Médiatisée ou non, la voix humaine apparait en négociation permanente avec le langage. Aux énonciations claires et construites, porteuses de sens, aux vocalisations prélinguistiques du babil enfantin, aux bafouillements et ratages de la cible articulatoire, s’adjoint un large registre de souffles, de cris, de bruits physiologiques, de gestes précis et signifiants, d’icônes post-text popularisées par les nouvelles technologies pour exprimer schématiquement nos sentiments. Autant de moyens (non) verbaux qui nous font envisager la voix comme un phénomène tour à tour — et parfois simultanément — sonore, gestuel et visuel nous permettant de communiquer, de se connecter à l’autre, au monde qui nous entoure et d’observer la potentialité de rapprochements et d’hybridations interspécifiques, outre-tombales, voire extraterrestres.

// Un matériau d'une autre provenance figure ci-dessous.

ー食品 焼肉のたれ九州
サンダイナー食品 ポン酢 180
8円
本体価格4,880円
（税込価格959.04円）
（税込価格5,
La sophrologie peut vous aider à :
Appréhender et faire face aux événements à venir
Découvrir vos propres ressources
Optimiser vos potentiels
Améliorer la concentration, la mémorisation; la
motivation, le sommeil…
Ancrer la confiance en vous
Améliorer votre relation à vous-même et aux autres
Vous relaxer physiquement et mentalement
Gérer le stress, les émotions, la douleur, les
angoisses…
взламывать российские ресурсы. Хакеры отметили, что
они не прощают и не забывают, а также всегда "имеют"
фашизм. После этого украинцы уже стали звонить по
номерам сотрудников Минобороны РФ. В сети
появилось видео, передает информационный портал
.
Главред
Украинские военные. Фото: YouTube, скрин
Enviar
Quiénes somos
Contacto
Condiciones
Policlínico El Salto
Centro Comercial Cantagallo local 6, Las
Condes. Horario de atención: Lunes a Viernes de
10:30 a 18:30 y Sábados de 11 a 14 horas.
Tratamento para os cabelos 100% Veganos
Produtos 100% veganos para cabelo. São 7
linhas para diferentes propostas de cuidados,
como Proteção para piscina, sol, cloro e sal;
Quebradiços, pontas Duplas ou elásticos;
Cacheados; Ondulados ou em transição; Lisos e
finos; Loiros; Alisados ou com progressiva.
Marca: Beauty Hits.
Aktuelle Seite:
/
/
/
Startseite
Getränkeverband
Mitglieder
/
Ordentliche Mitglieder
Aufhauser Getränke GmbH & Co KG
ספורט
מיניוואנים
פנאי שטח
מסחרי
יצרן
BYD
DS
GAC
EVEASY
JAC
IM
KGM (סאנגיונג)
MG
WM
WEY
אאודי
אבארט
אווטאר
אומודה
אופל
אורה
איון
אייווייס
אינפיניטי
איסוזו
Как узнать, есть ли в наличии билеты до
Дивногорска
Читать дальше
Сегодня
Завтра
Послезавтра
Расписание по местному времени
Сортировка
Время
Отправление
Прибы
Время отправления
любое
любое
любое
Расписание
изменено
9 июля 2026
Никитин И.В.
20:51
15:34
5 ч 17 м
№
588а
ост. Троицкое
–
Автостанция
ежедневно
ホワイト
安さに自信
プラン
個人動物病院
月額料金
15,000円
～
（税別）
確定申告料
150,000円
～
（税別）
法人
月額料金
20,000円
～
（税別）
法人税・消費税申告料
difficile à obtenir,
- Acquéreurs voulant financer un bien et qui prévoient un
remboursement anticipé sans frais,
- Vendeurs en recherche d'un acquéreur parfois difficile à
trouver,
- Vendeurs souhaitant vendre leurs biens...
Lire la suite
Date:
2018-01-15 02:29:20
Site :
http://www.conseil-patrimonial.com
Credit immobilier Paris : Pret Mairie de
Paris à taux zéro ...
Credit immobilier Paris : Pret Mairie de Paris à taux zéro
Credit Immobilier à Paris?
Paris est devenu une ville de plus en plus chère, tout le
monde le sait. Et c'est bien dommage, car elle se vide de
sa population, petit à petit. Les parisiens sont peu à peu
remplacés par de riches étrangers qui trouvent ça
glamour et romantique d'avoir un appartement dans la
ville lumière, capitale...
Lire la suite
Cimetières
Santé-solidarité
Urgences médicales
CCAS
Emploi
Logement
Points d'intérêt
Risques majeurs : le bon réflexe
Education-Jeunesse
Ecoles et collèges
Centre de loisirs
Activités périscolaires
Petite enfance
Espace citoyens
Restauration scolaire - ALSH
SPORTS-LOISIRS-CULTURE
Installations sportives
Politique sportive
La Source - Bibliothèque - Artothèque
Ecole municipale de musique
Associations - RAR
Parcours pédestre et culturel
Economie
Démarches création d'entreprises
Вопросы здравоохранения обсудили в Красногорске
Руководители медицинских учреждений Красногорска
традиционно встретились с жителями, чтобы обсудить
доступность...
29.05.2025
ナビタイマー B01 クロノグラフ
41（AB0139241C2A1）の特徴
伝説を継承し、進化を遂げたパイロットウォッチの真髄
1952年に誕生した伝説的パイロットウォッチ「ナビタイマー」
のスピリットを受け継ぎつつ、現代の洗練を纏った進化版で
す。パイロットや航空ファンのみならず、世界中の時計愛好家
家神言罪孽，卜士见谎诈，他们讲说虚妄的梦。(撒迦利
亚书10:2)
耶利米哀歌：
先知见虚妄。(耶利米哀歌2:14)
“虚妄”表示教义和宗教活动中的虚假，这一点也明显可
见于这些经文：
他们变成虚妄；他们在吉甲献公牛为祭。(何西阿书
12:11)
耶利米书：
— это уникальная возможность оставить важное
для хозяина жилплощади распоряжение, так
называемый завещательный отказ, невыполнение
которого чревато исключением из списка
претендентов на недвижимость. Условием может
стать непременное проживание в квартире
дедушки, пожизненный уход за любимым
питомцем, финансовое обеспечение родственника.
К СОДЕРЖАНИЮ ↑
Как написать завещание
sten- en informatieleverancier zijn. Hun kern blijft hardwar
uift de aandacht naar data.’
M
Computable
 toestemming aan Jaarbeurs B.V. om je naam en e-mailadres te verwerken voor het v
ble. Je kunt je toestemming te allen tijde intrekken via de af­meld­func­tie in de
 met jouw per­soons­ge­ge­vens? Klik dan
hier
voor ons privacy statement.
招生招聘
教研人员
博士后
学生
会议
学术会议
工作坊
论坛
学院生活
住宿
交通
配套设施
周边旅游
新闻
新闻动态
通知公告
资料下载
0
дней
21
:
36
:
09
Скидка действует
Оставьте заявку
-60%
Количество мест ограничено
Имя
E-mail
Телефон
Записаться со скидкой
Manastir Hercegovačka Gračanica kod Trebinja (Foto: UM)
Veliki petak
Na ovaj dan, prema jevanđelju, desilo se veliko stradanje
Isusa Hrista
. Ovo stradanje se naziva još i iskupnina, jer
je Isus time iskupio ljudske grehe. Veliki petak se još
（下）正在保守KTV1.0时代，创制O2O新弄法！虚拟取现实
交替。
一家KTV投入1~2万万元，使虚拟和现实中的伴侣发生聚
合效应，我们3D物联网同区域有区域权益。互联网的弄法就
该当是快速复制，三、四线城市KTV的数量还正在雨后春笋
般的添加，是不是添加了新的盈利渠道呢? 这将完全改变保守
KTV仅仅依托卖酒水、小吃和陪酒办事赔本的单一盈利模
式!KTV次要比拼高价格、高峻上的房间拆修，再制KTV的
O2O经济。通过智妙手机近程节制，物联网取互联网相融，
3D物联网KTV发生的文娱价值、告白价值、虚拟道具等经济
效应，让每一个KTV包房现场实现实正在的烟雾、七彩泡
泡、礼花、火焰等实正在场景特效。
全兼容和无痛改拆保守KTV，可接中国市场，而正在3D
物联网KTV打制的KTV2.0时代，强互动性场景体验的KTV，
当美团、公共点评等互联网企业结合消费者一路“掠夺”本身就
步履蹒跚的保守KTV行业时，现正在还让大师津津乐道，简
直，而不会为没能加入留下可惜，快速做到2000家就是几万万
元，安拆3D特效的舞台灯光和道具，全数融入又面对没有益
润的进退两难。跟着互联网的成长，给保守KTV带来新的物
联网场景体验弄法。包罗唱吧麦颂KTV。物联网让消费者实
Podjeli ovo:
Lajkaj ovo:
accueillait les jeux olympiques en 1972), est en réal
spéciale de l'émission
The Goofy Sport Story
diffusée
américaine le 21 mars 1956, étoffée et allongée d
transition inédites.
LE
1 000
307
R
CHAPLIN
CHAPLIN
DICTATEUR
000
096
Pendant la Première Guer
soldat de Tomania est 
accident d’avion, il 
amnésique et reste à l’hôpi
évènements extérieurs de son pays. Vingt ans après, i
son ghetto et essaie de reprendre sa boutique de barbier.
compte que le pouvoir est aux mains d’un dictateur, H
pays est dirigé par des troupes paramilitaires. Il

Chargé d’autres voix qu’il est susceptible de porter ou de relayer, le larynx fait vibrer la transversalité des identités, la porosité des milieux, l’intrication de l’intime et du collectif, laissant ainsi poindre, sous les apparats du je, la coexistence d’un nous. Longtemps passées sous silence, minorées, certaines se font entendre à nouveau, remettant ainsi en circulation d’incontournables pans d’une histoire politique et sociale collective, de luttes portées par des communautés dominées par les logiques néolibérales, coloniales et hétéropatriarcales. Ces voix sont convoquées, reprises et incorporées par l’artiste même, rejouées par d’autres ou remixées au sein de compositions sonores. S’il peut être un signe d’oppression, le silence fait aussi figure d’acte de résistance comme de révélateur d’un environnement sonore ambiant, empli de voix qui peinent à se faire entendre.
Jouant de la résonance entre les corps, les lieux et les êtres, Des voix traversées propose, d’un espace l’autre, de traverser des voix et de nous laisser traverser par elles, temporairement ou durablement.